• **TEXTO PROPORCIONADO**:
○ ○ ○ ○

A nadie se le ocurrió nombrar como “8E” a la gran movilización popular que cada enero suscita la devoción por el Gauchito Gil, aún cuando esta última vez se manifestaron tantas o más personas que en las últimas movilizaciones del 2012.
Sucede que la fe en el Gauchito no se expande principalmente por las redes sociales, aunque tal vez en el futuro encuentre allí una vía más para su rizomática expansión. Lo que su culto celebra es un puñado de memorias que se transmiten de manera oral, colectiva y anónima. En ello reside su específico poder de convocatoria.
Esos legados, que no reciben su legitimidad de alguna instancia estatal, eclesial o académica se nutren de la memoria popular, que los conserva como fuente de nuevos sentidos vitales.
Estos sentidos dislocan ciertos relatos constitutivos de la identidad nacional. Frente a la idea de que la sociedad argentina es en última instancia una sociedad homogénea, las fiestas que conmemoran al Gauchito Gil recuperan la importancia de los negros en la constitución de las clases populares argentinas.
Que Antonio Gil haya sido apresado tras los festejos paganos dedicados a San Baltazar -el único rey mago negro- no es el único indicio de esta presencia: quienes se oponen a la expansión del culto advierten a los promeseros que se trata de “magia negra”.

○ ○ ○ ○

• **INSTRUCCIONES DE TRABAJO**:
A. Responde sí o no a si cada afirmación concuerda con el texto sobre el Gauchito Gil, y cita las palabras del texto que lo deciden: (i) la fe en el Gauchito se expande principalmente por las redes sociales; (ii) Antonio Gil fue apresado tras los festejos dedicados a San Baltazar; (iii) los legados del culto reciben su legitimidad de una instancia estatal.
B. Prosigue el texto sobre el Gauchito Gil a partir de su última oración.

• **ÍTEMS PROPORCIONADOS**:
○ ○ ○ ○

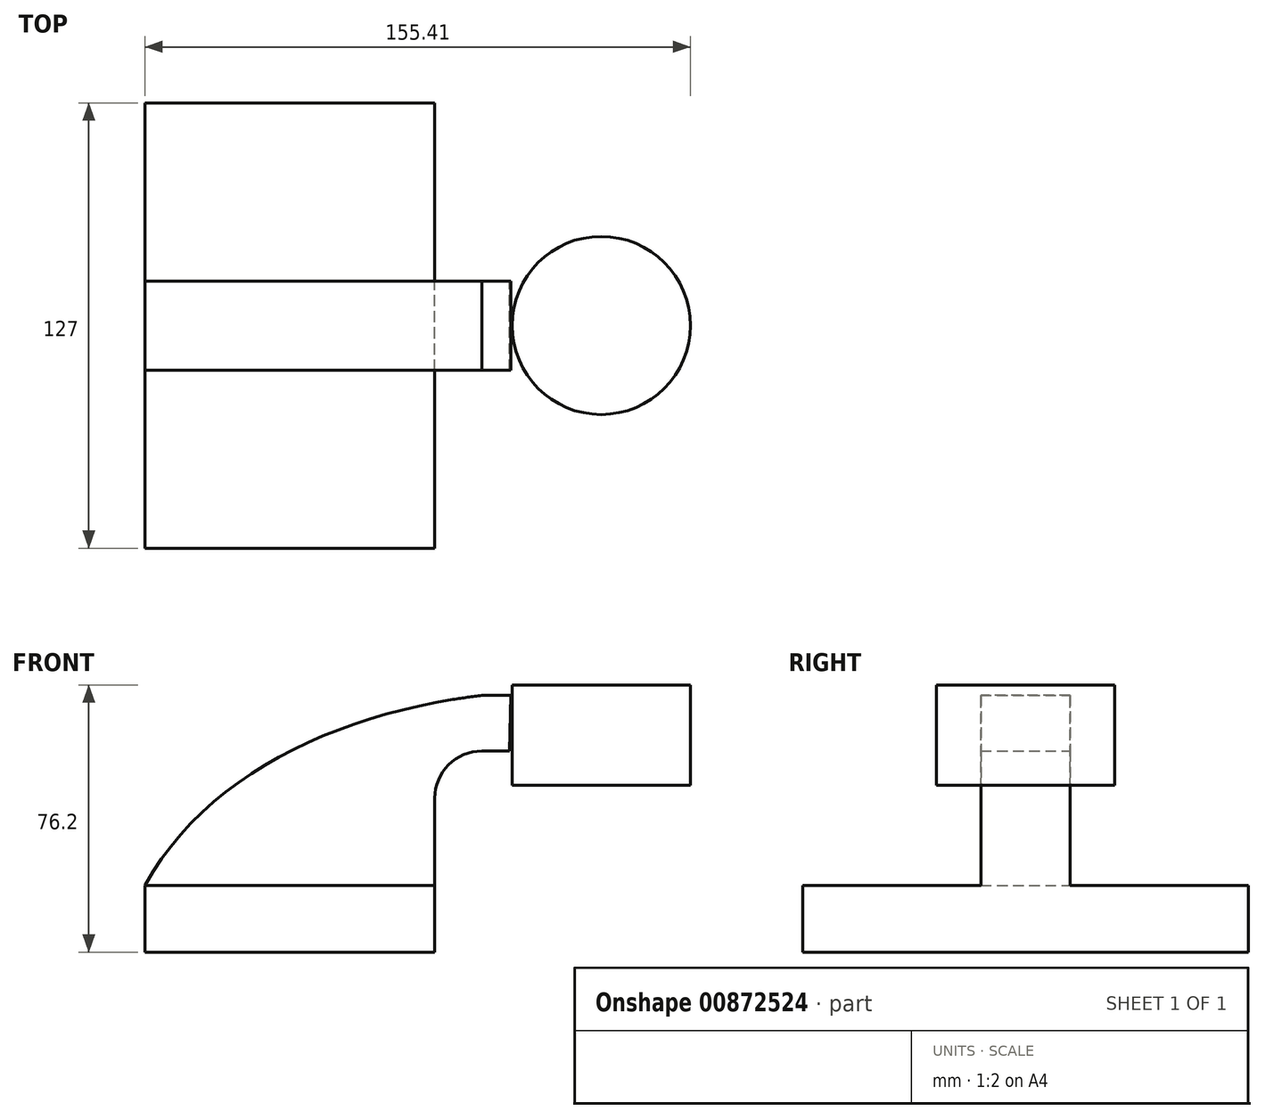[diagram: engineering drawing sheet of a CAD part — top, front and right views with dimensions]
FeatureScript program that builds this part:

○ ○ ○ ○

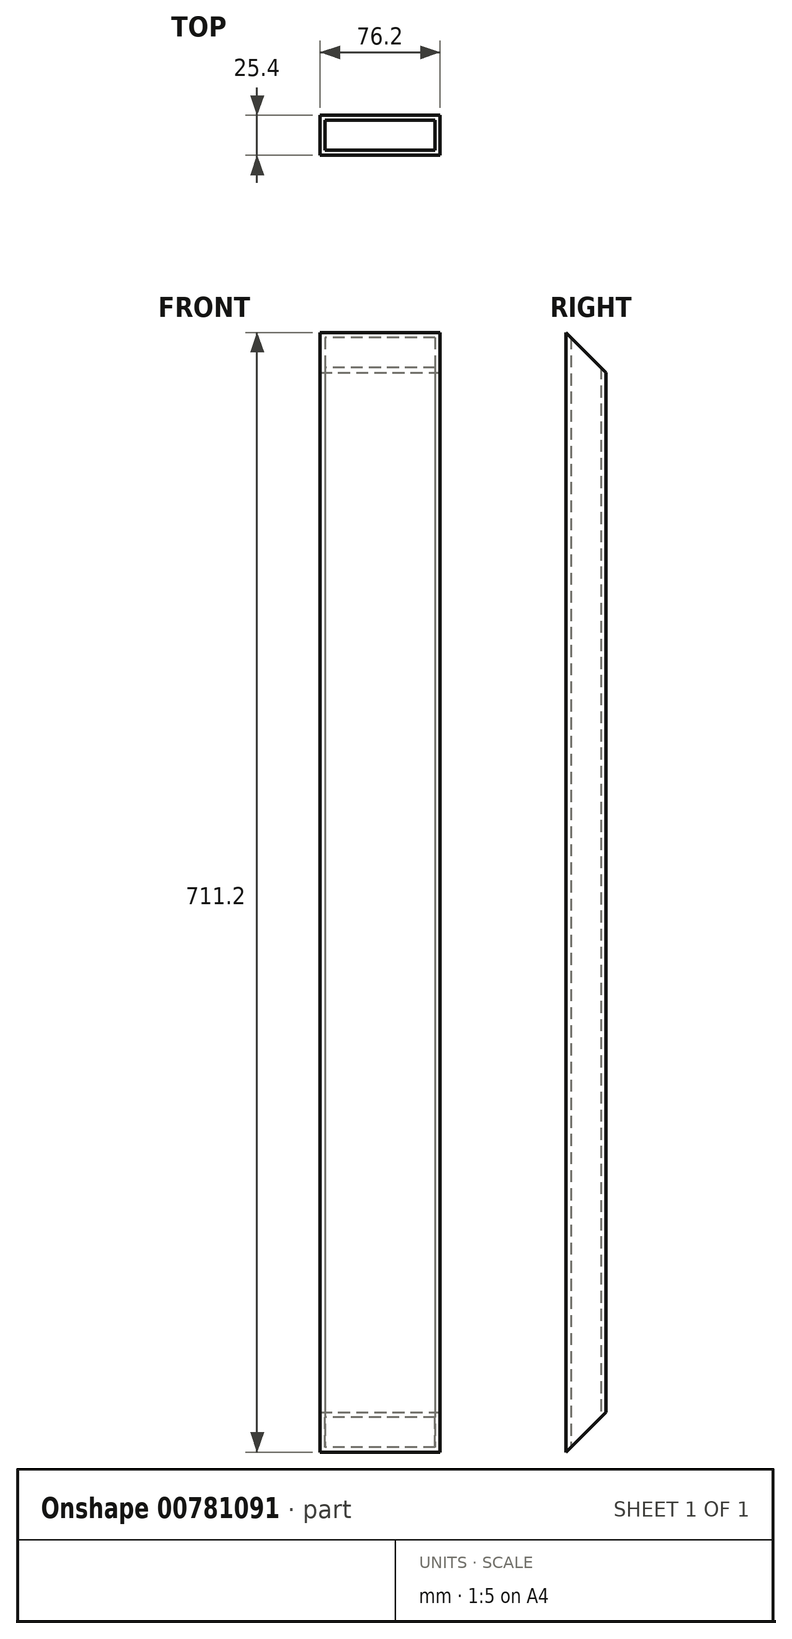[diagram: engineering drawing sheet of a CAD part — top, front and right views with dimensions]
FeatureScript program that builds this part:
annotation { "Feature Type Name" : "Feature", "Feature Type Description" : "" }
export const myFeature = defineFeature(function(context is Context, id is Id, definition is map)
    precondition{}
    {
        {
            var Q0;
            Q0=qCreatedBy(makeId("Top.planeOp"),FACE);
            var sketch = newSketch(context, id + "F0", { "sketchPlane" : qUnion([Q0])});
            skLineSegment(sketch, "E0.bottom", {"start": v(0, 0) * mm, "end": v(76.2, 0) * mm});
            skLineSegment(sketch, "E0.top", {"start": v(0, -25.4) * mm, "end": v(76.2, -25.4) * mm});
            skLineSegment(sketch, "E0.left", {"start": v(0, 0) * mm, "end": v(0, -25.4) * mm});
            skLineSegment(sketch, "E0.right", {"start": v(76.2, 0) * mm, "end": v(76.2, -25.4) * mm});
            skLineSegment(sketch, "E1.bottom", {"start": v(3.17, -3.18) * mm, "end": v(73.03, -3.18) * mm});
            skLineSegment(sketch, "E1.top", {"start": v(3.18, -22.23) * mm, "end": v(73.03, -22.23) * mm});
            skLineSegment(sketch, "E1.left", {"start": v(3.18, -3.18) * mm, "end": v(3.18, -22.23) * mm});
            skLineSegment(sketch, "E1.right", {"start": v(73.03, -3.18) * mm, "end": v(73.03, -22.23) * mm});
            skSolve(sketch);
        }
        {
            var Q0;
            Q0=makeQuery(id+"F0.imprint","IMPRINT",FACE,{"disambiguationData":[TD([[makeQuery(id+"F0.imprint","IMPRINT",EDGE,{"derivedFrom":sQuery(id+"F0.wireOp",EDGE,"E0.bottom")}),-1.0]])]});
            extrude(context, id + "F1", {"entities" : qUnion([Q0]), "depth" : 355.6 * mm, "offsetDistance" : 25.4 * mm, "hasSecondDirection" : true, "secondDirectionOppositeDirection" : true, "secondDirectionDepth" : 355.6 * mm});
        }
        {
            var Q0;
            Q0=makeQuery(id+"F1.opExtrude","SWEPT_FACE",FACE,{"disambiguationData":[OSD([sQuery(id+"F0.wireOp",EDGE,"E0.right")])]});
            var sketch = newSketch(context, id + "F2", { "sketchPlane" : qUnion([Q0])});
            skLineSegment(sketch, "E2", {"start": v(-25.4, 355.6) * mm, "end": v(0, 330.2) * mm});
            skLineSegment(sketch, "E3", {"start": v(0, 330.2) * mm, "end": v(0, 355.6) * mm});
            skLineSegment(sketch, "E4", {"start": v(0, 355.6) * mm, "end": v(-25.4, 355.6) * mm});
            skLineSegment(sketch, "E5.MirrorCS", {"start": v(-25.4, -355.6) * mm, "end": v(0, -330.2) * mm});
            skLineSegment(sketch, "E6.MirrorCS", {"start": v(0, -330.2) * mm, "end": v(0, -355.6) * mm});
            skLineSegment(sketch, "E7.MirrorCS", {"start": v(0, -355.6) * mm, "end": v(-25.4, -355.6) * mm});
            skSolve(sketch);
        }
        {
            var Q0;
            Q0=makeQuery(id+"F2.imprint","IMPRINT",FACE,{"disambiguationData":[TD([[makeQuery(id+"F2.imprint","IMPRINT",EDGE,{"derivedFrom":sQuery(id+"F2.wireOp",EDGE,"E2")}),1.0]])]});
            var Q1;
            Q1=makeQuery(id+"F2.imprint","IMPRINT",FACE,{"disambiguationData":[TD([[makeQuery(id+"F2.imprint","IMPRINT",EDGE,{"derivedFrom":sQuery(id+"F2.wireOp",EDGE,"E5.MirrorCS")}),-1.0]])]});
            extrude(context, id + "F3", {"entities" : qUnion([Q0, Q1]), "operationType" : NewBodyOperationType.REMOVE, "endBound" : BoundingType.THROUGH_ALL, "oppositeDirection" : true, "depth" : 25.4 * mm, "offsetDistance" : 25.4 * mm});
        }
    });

○ ○ ○ ○

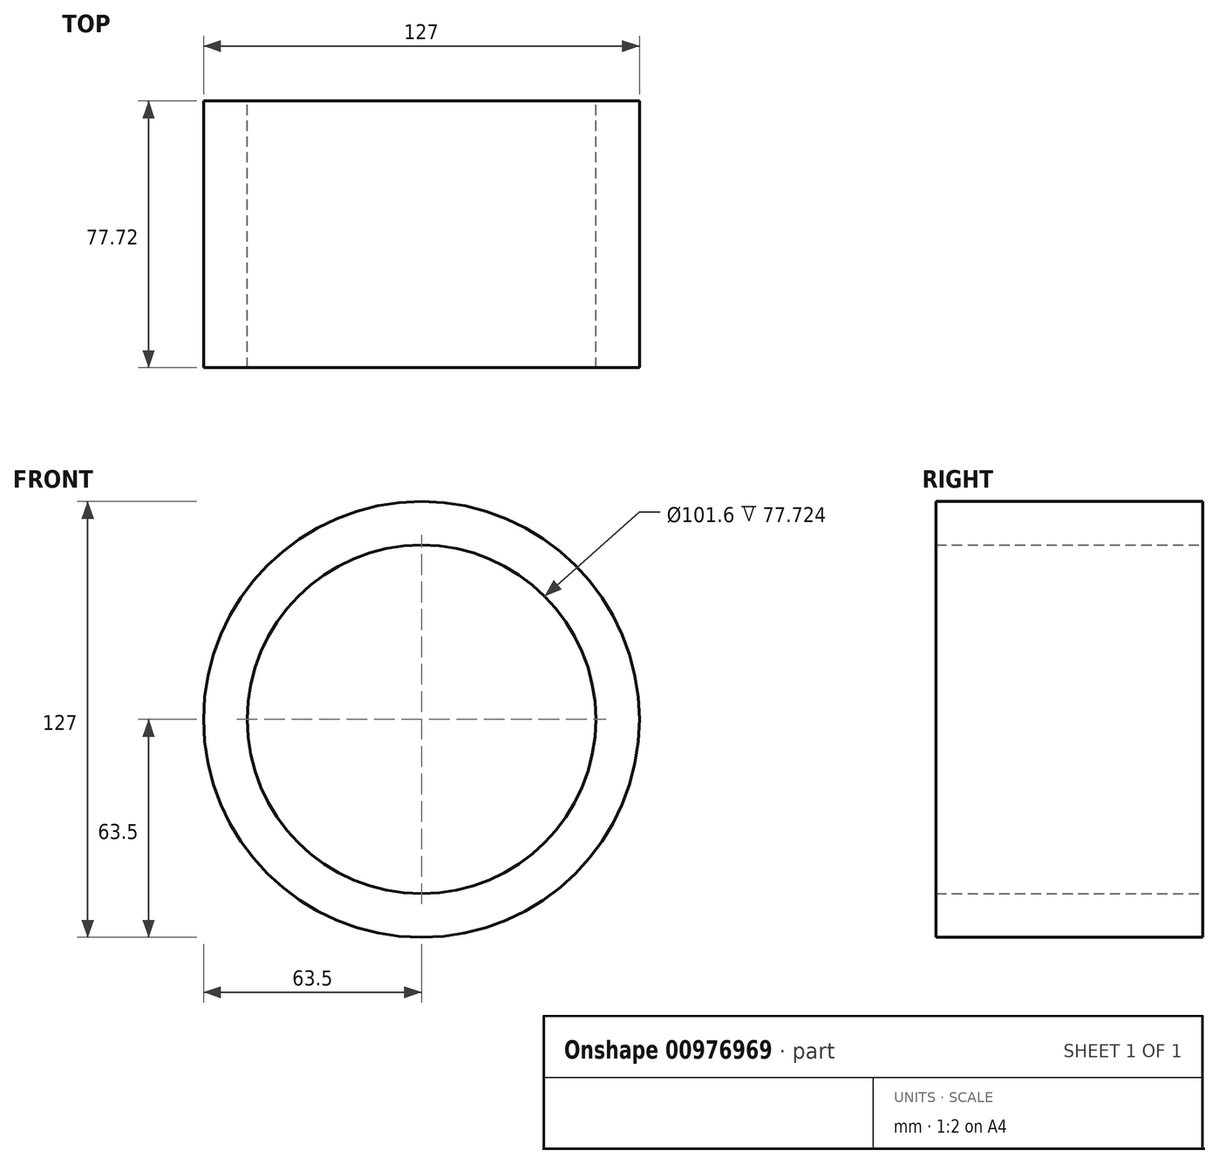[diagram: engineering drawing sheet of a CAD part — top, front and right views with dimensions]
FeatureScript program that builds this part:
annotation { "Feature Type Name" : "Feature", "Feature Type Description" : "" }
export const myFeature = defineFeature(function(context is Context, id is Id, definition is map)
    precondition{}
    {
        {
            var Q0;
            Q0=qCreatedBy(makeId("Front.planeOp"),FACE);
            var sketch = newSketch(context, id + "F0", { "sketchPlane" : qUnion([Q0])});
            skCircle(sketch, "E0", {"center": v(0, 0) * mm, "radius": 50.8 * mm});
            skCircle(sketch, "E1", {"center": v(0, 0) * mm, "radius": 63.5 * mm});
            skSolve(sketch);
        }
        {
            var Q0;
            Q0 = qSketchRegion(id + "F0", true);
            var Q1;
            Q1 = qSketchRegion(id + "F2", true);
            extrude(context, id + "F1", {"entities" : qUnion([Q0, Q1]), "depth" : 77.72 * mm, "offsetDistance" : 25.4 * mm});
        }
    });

○ ○ ○ ○

• **RESPUESTAS EN ORDEN**:
A.
(i) No: "la fe en el Gauchito no se expande principalmente por las redes sociales".
(ii) Sí: "Que Antonio Gil haya sido apresado tras los festejos paganos dedicados a San Baltazar".
(iii) No: "Esos legados, que no reciben su legitimidad de alguna instancia estatal, eclesial o académica".

B.
Además del poder de dislocación, la devoción al Gauchito Gil posee un poder de descentramiento. Cada ocho de enero se torna visible cierto estado de suspenso, la posibilidad de que en el modo de contar la historia se produzca una inflexión, por la cual, ni siquiera la ciudad capital de Corrientes sino Mercedes, asumiría el centro de la nación, en un movimiento que ahora se replica en las grandes ciudades e incluso llega hasta la Patagonia.
De este modo, las clases populares advierten que cuentan con otros recorridos y posibilidades latentes en la historia y el presente del país, dibujando una cartografía que en otra época hubiera sido caracterizada como “periférica” y que hoy es signo de una movilización que tiene más de fiesta y exceso que de peregrinación.
La dislocación y el descentramiento son condiciones de posibilidad para imaginar nuevas formas de reunión popular. En este sentido, el Gauchito Gil es también un santo democrático: un bocinazo, un cigarrillo, un vino, es todo lo que se pide para ser parte de la comunidad. Las velas que se encienden en los altares no parecen evocar luto o mero recogimiento sino el deseo popular de que ese muerto siga vivo entre los vivos. Y como el Gauchito Gil no hace negocios con la culpa, su promesa no demanda ninguna penitencia.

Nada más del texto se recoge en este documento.